Tak, chciałoby się rzec: „kurła, kiedyś to byli czasy – a teraz to już nie ma czasów”… Mało kto się wtedy przejmował, czy dany towar jest objęty akcyzą, czy też może nie jest. Nie było systemu SENT (zaczął działać dopiero w kwietniu 2017 roku), więc cysterny krążyły sobie radośnie praktycznie bez kontroli, a spółka z o.o. z kapitałem zakładowym 5000 PLN mogła sobie importować gaz całymi pociągami i nikt specjalnie w to nie wnikał. Tak było…

 

Handel LPG dziś

Dzisiaj to już nie jest tak kolorowo, o nie! Dzisiaj, kierowniku złoty, to rozlewnie LPG muszą mieć składy podatkowe, jeśli chcą obracać butlami bez akcyzy, każdy ruch cysterny jest widoczny w systemie, a do tego jeszcze importer musi zabezpieczyć koncesję kaucją w wysokości 10 mln PLN. No i jeszcze te kontrole oraz srogie kary za uchybienia… Ale co tam – ważne, że szara strefa „gazowników” została wreszcie pokonana, wzrasta legalny import LPG, no i obroty budżetu też wzrastają! A to wszystko jest spowodowane tym, że obecnie nie ma już możliwości, aby na stacjach LPG sprzedawano gaz bez akcyzy.

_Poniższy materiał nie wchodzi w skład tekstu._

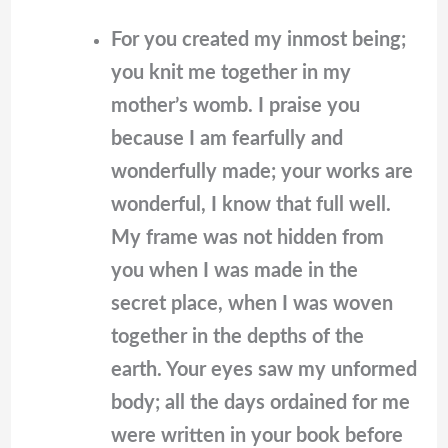
For you created my inmost being;
you knit me together in my
mother’s womb. I praise you
because I am fearfully and
wonderfully made; your works are
wonderful, I know that full well.
My frame was not hidden from
you when I was made in the
secret place, when I was woven
together in the depths of the
earth. Your eyes saw my unformed
body; all the days ordained for me
were written in your book before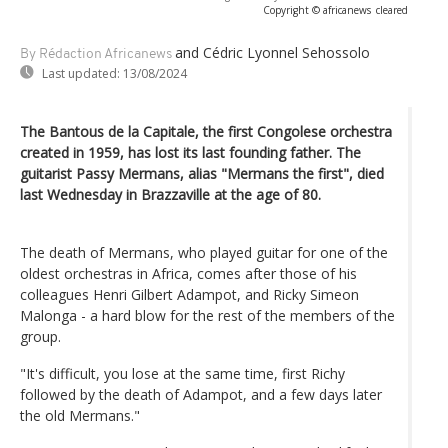
Copyright © africanews
cleared
and Cédric Lyonnel Sehossolo
By Rédaction Africanews
Last updated:
13/08/2024
The Bantous de la Capitale, the first Congolese orchestra
created in 1959, has lost its last founding father. The
guitarist Passy Mermans, alias "Mermans the first", died
last Wednesday in Brazzaville at the age of 80.
The death of Mermans, who played guitar for one of the
oldest orchestras in Africa, comes after those of his
colleagues Henri Gilbert Adampot, and Ricky Simeon
Malonga - a hard blow for the rest of the members of the
group.
"It's difficult, you lose at the same time, first Richy
followed by the death of Adampot, and a few days later
the old Mermans."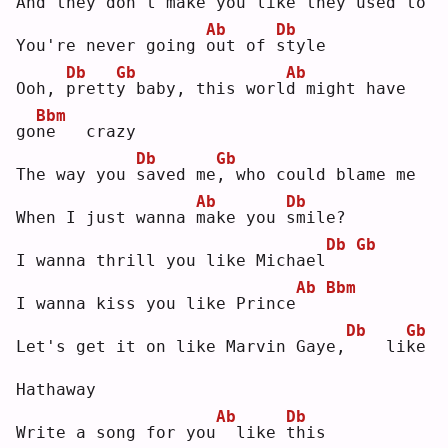
And they don't 
m
ake yo
u
 like they used to
Ab
Db
You're never going 
o
ut of 
s
tyle
Db
Gb
Ab
Ooh, 
p
rett
y
 baby, this worl
d
 might have 
Bbm
go
n
e   crazy
Db
Gb
The way you 
s
aved me
,
 who could blame me
Ab
Db
When I just wanna 
m
ake you 
s
mile?
Db
Gb
I wanna thrill you like Michael
Ab
Bbm
I wanna kiss you like Prince
Db
Gb
Let's get it on like Marvin Gaye,
   li
k
e  
Hathaway
Ab
Db
Write a song for you
 like 
t
his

Tylko, czy aby na pewno…?

 

Nieuczciwi sprzedawcy LPG nie składają broni

Owszem, czasy nastały ciężkie, spora część małych stacji sprzedających tylko LPG i butle padła, a utrzymały się głównie te, na których sprzedaje tylko właściciel (to akurat ważna okoliczność, bardzo redukująca ryzyko ewentualnej wpadki). W każdym razie na dzień dzisiejszy praktycznie niemożliwe jest, aby kupić LPG z przemytu, więc pozostaje zakupić go legalnie. Niestety (albo i stety) rynek zaczynają przejmować duże firmy, które działają zgodnie z literą prawa. Jak więc żyć, co robić, aby zarobić…?

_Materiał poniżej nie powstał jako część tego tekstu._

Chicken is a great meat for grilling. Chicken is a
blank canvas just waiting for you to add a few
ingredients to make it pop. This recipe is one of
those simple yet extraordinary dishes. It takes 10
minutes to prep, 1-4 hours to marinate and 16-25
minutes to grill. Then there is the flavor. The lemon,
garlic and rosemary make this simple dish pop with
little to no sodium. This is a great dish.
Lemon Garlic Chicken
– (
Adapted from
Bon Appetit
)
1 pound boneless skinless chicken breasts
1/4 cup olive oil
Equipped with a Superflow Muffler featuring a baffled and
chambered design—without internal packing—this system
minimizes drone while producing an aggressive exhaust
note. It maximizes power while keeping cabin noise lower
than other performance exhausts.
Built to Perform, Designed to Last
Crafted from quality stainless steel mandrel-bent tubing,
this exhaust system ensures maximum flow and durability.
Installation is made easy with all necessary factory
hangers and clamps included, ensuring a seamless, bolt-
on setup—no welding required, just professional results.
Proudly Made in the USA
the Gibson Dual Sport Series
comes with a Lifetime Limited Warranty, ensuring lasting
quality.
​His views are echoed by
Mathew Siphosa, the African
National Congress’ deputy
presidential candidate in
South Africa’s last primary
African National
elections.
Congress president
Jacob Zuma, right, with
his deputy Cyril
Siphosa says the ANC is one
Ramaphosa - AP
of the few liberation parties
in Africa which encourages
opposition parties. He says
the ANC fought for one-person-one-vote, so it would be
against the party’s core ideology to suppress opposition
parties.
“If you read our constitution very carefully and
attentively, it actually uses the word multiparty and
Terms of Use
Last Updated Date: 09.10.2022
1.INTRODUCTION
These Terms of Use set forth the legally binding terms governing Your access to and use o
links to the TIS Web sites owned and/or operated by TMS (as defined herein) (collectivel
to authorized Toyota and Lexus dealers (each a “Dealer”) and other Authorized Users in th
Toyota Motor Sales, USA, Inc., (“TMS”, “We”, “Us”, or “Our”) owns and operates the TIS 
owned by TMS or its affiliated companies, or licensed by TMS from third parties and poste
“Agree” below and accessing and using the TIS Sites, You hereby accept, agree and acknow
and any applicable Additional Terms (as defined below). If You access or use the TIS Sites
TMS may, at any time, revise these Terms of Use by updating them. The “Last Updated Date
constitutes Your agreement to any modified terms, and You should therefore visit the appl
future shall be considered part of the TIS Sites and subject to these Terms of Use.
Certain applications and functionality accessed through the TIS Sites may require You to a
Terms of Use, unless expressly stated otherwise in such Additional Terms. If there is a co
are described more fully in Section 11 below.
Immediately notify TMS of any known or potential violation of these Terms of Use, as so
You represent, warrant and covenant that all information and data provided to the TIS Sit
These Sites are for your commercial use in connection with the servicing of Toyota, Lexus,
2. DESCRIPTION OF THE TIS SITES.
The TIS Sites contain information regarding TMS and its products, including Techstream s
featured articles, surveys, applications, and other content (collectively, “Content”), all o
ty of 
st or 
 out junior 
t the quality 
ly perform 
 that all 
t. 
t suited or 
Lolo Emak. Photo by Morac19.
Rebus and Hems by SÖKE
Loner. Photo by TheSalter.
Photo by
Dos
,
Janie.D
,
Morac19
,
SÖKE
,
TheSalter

Powiem tak: zarobić wciąż się da. Tak więc kupujemy legalnie LPG od importera – jedna cysterna na potrzeby butli oraz przydomowych zbiorników (to bez akcyzy), a druga na autogaz dla zaprzyjaźnionych stacji (tutaj już mamy akcyzę w wysokości 670 PLN za tonę / 0,35 PLN za litr). Dokumenty zgodne z systemem SENT, wszystko jest więc w porządku i działamy legalnie. Zanim jednak przejdziemy do meritum, konieczne jest wprowadzenie Czytelników w tzw. suche fakty logistyczne. Tak więc w jednej standardowej butli 11 kg mieści się ok. 21 litrów LPG. No i taki gaz LPG w ilości do 333 kg (+- 640 litrów) można przewozić bez ADR i SENT, czyli bardzo dyskretnie. Aby uzbierać taką ilość gazu dla naszej „minicysterny”, potrzebujemy więc „rozpisać” 30 butli po 11 kg. Jeden kierowca w ciągu dnia rozwiezie nam zwykle po klientach od 100 do 250 butli. I tak oto na jednej „minicysternie” jesteśmy już do przodu ok. 220 PLN na samej akcyzie, a do tego dochodzi jeszcze „optymalizacja” VAT-u oraz dochodowego. Ale co, że jak…? A chociażby dzięki anonimowym paragonom i zawyżonym ilościom gazu przy zaniżonej cenie w przypadkach FV, rzecz jasna na minimalnej marży.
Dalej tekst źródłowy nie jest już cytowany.